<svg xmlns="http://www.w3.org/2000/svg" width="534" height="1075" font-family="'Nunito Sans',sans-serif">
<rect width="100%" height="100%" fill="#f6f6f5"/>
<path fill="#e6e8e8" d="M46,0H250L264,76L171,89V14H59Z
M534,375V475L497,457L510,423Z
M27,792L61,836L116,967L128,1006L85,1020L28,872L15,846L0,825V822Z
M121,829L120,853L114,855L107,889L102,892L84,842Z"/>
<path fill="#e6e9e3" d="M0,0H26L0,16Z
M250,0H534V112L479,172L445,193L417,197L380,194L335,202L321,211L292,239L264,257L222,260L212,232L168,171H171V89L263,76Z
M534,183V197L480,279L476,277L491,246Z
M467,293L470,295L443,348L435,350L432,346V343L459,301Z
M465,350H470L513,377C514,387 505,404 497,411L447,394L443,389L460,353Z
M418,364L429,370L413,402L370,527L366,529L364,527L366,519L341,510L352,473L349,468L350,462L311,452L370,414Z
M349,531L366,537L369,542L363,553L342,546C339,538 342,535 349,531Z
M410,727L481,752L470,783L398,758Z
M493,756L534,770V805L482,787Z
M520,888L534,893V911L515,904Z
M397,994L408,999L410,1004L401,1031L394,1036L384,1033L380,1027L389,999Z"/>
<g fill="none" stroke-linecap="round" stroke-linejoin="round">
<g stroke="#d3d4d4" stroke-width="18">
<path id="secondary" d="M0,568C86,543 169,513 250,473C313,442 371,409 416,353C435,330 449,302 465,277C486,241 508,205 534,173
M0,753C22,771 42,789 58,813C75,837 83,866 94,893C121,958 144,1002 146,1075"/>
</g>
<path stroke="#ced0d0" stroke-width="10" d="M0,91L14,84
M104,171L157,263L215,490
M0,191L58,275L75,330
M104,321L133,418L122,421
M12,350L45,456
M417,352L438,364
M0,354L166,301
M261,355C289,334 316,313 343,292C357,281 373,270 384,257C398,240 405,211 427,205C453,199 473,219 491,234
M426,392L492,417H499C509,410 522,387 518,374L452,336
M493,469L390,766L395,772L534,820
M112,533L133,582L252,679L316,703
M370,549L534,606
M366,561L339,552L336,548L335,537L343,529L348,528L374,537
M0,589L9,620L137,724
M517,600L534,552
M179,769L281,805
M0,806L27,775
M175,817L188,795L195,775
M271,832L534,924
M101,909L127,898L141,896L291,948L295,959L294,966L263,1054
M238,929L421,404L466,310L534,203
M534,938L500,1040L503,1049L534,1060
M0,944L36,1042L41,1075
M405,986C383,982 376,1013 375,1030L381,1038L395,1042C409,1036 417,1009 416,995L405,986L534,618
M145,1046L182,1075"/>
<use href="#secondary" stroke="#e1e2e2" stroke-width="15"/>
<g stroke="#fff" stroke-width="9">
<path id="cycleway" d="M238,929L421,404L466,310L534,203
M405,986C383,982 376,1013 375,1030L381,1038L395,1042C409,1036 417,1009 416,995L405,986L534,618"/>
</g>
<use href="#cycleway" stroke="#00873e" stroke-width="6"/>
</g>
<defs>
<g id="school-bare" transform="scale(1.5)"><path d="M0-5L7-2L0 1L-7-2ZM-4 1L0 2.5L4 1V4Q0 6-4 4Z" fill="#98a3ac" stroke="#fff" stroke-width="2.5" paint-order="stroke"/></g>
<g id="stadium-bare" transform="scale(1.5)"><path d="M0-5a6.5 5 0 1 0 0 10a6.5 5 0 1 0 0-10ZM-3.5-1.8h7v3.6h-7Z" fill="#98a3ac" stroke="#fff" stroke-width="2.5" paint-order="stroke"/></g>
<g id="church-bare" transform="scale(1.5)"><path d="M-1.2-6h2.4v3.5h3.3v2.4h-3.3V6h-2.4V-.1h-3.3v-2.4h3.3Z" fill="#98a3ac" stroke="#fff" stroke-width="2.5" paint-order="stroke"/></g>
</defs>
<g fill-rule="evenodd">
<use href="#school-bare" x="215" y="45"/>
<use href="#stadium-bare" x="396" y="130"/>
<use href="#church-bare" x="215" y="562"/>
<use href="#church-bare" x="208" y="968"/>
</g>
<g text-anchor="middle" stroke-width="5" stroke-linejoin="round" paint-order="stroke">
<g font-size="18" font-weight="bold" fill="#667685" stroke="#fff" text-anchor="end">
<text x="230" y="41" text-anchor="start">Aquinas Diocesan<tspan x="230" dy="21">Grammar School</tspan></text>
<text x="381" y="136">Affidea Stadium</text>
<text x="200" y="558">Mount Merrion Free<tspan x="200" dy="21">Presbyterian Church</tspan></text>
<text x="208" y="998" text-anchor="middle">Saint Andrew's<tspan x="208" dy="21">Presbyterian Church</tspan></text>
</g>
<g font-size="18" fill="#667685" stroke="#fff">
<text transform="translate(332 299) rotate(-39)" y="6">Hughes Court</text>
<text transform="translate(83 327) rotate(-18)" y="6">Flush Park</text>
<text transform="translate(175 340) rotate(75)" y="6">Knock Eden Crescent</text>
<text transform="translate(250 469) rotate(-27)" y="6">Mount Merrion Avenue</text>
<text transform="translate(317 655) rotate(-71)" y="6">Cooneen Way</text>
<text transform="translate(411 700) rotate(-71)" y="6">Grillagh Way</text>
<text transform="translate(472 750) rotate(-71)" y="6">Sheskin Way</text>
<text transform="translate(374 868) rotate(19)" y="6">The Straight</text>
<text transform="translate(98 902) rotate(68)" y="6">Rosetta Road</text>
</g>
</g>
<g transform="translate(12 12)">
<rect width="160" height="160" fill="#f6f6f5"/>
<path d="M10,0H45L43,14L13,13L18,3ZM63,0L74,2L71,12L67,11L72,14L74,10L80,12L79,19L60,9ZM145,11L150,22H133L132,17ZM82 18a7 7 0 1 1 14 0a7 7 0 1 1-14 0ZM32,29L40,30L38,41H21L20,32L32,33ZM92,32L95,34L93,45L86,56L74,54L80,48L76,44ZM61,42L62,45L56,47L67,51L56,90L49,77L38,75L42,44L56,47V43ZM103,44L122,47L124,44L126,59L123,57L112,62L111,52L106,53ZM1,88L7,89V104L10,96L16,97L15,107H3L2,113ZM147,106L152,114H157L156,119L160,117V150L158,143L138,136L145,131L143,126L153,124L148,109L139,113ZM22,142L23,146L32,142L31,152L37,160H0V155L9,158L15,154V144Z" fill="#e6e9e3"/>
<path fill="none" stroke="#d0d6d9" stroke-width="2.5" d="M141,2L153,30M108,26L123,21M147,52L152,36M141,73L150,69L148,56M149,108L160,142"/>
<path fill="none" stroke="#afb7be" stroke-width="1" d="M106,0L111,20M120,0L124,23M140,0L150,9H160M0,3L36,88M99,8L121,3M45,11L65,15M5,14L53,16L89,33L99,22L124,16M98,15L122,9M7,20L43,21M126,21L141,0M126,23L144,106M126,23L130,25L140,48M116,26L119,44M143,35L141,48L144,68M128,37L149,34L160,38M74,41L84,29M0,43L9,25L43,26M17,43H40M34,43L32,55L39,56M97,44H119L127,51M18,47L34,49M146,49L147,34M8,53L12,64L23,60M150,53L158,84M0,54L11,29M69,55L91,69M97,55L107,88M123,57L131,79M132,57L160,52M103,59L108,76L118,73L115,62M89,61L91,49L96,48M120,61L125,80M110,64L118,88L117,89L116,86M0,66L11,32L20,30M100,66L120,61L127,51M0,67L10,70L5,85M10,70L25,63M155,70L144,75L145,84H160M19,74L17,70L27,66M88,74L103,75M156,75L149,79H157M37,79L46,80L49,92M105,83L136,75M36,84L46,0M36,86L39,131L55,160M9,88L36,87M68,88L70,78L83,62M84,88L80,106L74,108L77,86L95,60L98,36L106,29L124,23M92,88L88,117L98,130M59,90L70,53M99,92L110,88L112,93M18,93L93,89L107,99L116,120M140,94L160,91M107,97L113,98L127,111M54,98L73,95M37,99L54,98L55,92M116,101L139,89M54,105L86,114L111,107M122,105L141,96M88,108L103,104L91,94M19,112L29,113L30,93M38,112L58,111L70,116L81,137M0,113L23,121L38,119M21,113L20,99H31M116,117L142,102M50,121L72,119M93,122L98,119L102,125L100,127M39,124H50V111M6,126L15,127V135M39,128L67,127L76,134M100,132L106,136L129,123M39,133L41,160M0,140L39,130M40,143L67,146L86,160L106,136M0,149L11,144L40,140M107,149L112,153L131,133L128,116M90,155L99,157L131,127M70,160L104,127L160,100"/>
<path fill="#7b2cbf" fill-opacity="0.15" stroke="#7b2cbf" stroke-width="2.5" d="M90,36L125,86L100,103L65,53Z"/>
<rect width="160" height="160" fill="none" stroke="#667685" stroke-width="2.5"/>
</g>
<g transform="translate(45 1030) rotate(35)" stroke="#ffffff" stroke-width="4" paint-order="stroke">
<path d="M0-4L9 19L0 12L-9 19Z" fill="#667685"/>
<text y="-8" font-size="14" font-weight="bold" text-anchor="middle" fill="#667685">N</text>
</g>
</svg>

● TASK OBJECTIVE:
Bring together every line in the entries that holds the string "bold".

● RESPONSE TO THIS EXERCISE:
<g font-size="18" font-weight="bold" fill="#667685" stroke="#fff" text-anchor="end">
<text y="-8" font-size="14" font-weight="bold" text-anchor="middle" fill="#667685">N</text>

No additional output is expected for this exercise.